Data section -
__________________________________________________

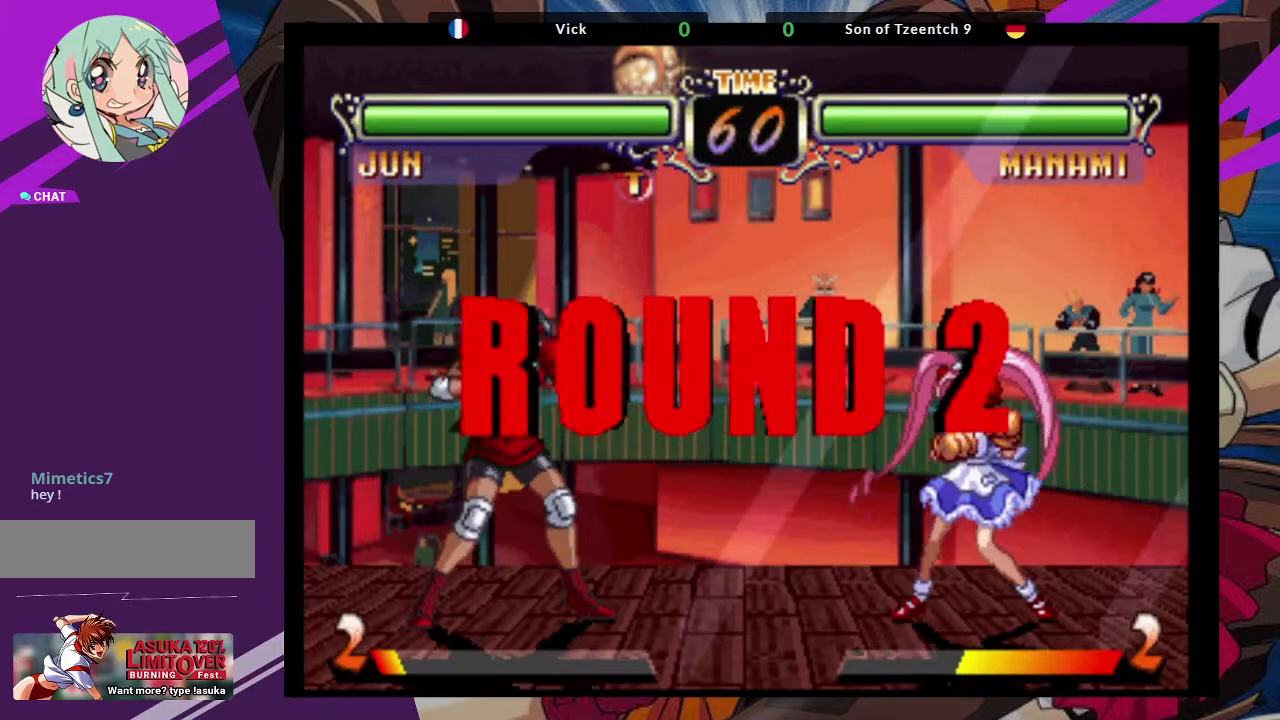
{"buttons": [], "left_stick": "center", "events": []}
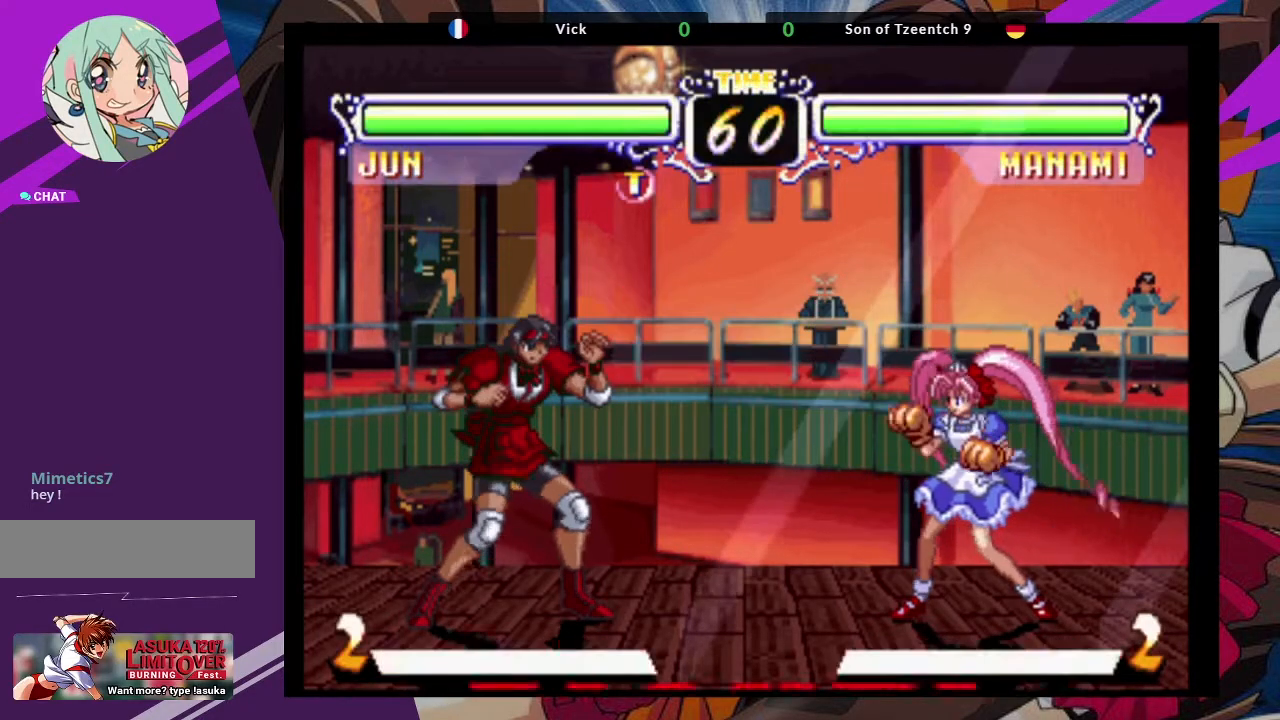
{"buttons": [], "left_stick": "center", "events": []}
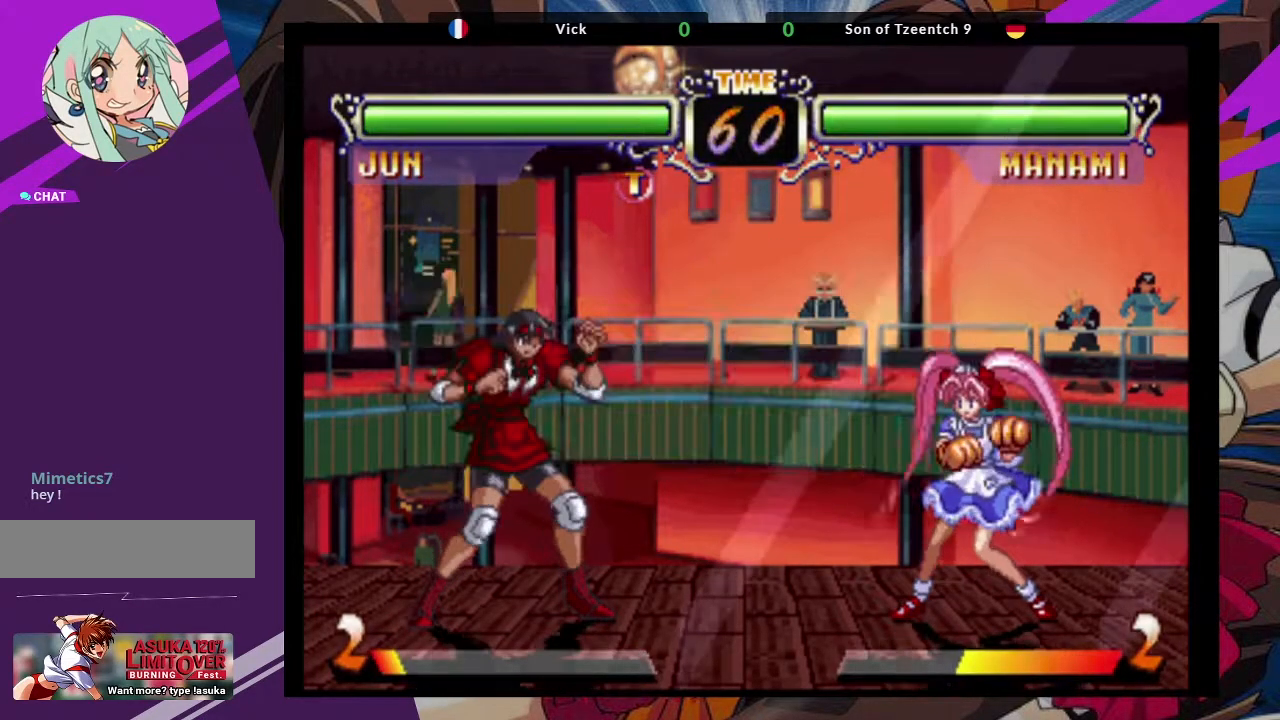
{"buttons": [], "left_stick": "center", "events": [[167, "left_stick", "up"], [317, "CROSS", "down"], [450, "CROSS", "up"], [450, "left_stick", "center"]]}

__________________________________________________

Exercise prompt - Only the pictures are to be dropped; return everything else in the listing exactly.

Answer to this problem -
{"buttons": [], "left_stick": "center", "events": []}
{"buttons": [], "left_stick": "center", "events": []}
{"buttons": [], "left_stick": "center", "events": [[167, "left_stick", "up"], [317, "CROSS", "down"], [450, "CROSS", "up"], [450, "left_stick", "center"]]}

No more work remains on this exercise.